Weirdly enough, 1989’s Standing in the Spotlight is something of a rap time capsule, containing basically every popular style of rap in the late-80s as performed by someone who both loves it but has little to no idea what he is doing. While part of the appeal for rap, not unlike martial arts, is that at a base level everyone has the tools to attempt it, there’s something almost admirable about Dee Dee’s ambition — the album was distributed by Sire/Warner.
It starts with “Mashed Potato Time.” This is clearly Dee Dee’s take on The Fat Boys, whose songs remaking classic tracks like “The Twist” and “Wipeout” saw them reach commercial success. Perhaps Dee Dee lifting from another Dee Dee (Dee Dee Sharp who originally recorded “Mashed Potato Time”) seemed like a good idea on paper, but as Nathan Rabin once pointed out, it makes all of Dee Dee’s raps from this point forward sound like “The Monster Mash.” While I’ve always found Bobby “Boris” Pickett’s finest hour to be great, even something of a “graveyard smash,” Dee Dee doesn’t really succeed as novelty or legit rap entity.
The overt influences continue. “2 Much 2 Drink,” the story of overcoming writer’s block by drinking sounds like an attempted smooth Tone Loc affair, the syllable-punching “Emergency” sounds like one man striving to pull off Run-DMC syllable-punching, and “The Crusher’s” wavering between screaming over guitars and exaggerated rap cadence sounds like Beastie Boys. While the latter was later covered by the Ramones and fully transformed into a punk song, hearing the rap version actually allows the humor of the narrative to stand out, making it the album’s silly highlight.
Standing in the Spotlight is probably most notorious for “German Kid,” where Dee Dee, over a catchy Debbie Harry-assisted hook, raps about being “half-American” and “half-German,” and raps a good chunk of the track in German. Harry, who was less than a decade removed from her rap in “Rapture” crossing the worlds of punk and rap on a mainstream stage, isn’t the only Blondie alumnus on the project with hip-hop credibility. Blondie co-founder Chris Stein plays the album’s guitars, which is less of a stretch than it seems as he also produced the score for iconic ’80s hip-hop movie Wild Style. Still, hip-hop had grown by leaps and bounds in the five years between Wild Style and Standing in the Spotlight and the album’s producer Daniel Rey, who hadn’t produced a rap record before and hasn’t since, really makes the entire project sound less like a rap record and more like a Ramones album that has rapping on it.
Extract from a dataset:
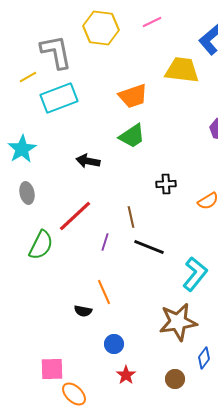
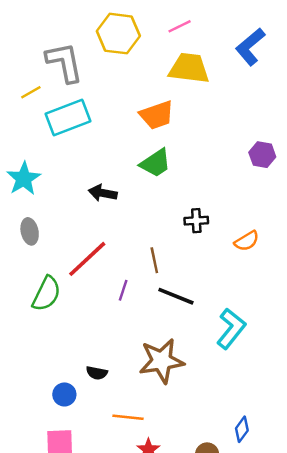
yellow trapezoid: (182, 70) -> (189, 68), moved
orange line: (104, 292) -> (128, 417), moved, turned -60
brown star: (178, 322) -> (162, 361), moved
blue circle: (114, 344) -> (64, 394), moved

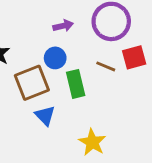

But the biggest critique of Dee Dee being too disconnected from rap to do such a project justice might be a bit overstated. The closer “I Want What I Want When I Want It” includes shout-outs to DJs Mr. Magic and Cut Creator, not the most obvious of name-drops when looking for instant hip-hop credibility. Despite this, Dee Dee’s opinion of the project in his 2001 autobiography, where he brags that Billboard allegedly said his rhymes “put the Beastie Boys to shame” remains just as absurd as when KoRN bassist Fieldy wrote in his 2009 autobiography that his own hip-hop side-project Fieldy’s Dreams was somehow an overlooked gem. Perhaps we are due for this generation to have a rock-bassist-rap-fling to turn the world on its ear. Until then, we have Standing in the Spotlight, a truly one-of-a-kind (you wouldn’t want there to be two) oddity.